| SOURCE DATA |
= Beginning of Section =

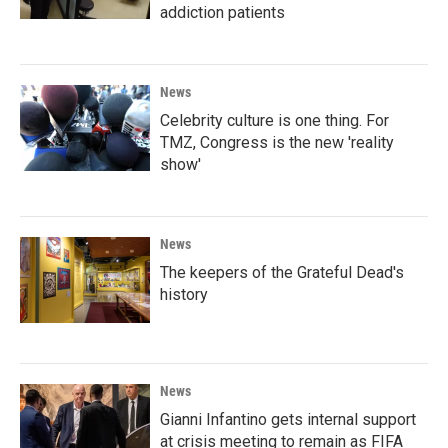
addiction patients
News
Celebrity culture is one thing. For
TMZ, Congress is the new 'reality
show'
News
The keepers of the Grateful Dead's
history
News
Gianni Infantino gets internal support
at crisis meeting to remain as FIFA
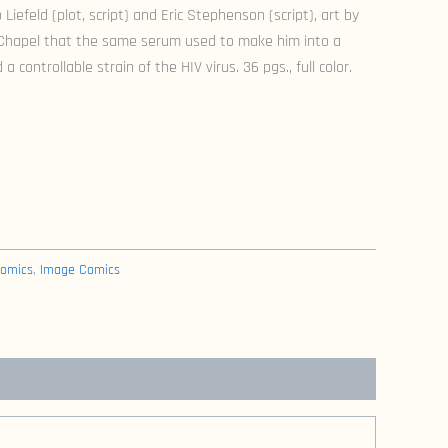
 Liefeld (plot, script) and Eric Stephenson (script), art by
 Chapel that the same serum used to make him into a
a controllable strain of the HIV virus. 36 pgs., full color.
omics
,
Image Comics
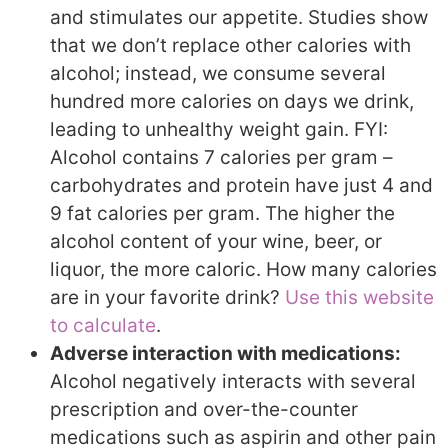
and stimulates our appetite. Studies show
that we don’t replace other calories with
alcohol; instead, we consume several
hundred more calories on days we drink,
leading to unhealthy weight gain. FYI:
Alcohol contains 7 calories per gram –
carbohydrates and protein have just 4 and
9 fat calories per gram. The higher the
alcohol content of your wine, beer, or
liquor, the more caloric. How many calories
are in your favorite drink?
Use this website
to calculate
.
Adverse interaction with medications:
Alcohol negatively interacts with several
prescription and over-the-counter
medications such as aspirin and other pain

= End of Section =
= Beginning of Section =

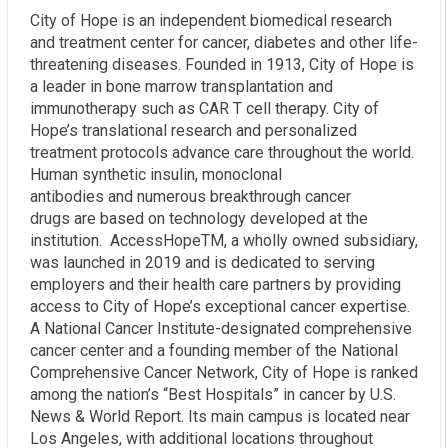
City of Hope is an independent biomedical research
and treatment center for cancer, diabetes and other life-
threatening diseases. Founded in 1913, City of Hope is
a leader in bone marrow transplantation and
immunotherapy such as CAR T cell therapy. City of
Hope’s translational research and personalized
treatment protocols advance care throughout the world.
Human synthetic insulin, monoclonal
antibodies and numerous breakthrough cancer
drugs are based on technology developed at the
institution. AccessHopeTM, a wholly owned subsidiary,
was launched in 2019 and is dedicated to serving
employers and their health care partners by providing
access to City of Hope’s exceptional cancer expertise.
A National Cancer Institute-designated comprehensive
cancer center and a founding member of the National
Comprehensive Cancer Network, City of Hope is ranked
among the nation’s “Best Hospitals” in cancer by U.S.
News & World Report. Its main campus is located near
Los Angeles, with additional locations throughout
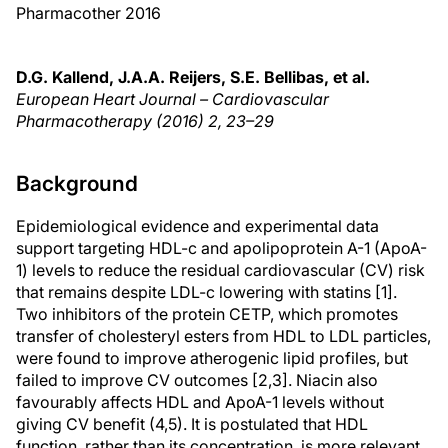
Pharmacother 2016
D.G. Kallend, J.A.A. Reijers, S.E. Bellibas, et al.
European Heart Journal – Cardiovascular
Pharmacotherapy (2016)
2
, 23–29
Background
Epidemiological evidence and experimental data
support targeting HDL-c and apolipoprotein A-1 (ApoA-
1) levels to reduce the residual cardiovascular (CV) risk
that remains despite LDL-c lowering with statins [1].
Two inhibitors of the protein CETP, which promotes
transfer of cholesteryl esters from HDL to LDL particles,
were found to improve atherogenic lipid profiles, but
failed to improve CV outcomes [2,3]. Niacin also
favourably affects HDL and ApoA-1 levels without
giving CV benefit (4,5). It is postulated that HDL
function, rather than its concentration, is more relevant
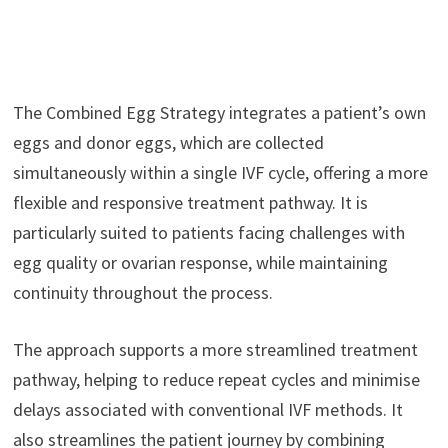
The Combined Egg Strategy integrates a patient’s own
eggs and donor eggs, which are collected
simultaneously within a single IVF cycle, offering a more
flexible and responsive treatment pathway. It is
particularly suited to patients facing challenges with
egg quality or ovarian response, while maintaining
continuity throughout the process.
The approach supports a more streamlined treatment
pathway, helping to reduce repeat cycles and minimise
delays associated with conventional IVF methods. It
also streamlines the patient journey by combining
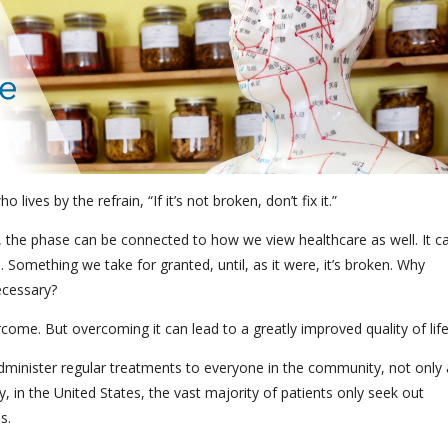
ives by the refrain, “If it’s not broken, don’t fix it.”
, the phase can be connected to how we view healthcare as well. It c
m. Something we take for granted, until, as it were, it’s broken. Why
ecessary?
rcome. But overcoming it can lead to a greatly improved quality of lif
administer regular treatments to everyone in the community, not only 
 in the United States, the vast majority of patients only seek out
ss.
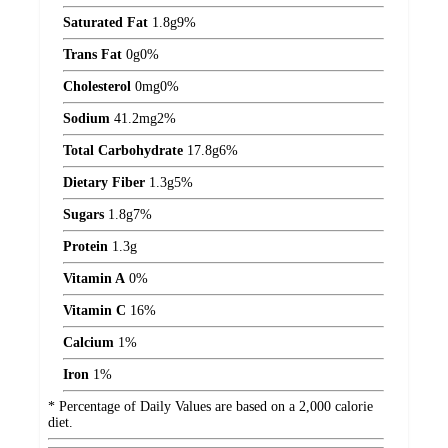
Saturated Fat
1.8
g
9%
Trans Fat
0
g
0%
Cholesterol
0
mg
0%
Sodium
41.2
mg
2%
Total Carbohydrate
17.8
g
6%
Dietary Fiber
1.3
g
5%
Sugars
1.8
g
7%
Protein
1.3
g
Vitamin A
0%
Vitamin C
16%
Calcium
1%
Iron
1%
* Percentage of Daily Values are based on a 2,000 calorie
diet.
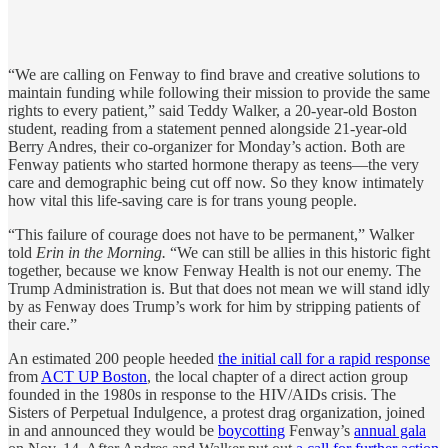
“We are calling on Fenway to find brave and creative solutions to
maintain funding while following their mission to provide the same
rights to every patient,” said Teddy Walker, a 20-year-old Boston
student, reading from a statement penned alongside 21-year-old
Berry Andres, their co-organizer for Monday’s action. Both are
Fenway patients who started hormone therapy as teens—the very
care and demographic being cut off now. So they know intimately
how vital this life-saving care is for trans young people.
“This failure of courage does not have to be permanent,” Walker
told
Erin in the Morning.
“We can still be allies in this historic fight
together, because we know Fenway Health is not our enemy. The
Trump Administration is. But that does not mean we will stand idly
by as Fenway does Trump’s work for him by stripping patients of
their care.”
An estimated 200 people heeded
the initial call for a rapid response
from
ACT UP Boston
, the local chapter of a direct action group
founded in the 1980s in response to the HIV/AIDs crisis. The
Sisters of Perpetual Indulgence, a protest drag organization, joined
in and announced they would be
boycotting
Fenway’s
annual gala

= End of Section =

| TASK |
What you return must be an exact retyping of the lines above starting at the line with "Adverse interaction with" and ending at the line with "medications such as aspirin and other pain", and nothing besides.

| OUTPUT FOR THIS EXERCISE |
Adverse interaction with medications:
Alcohol negatively interacts with several
prescription and over-the-counter
medications such as aspirin and other pain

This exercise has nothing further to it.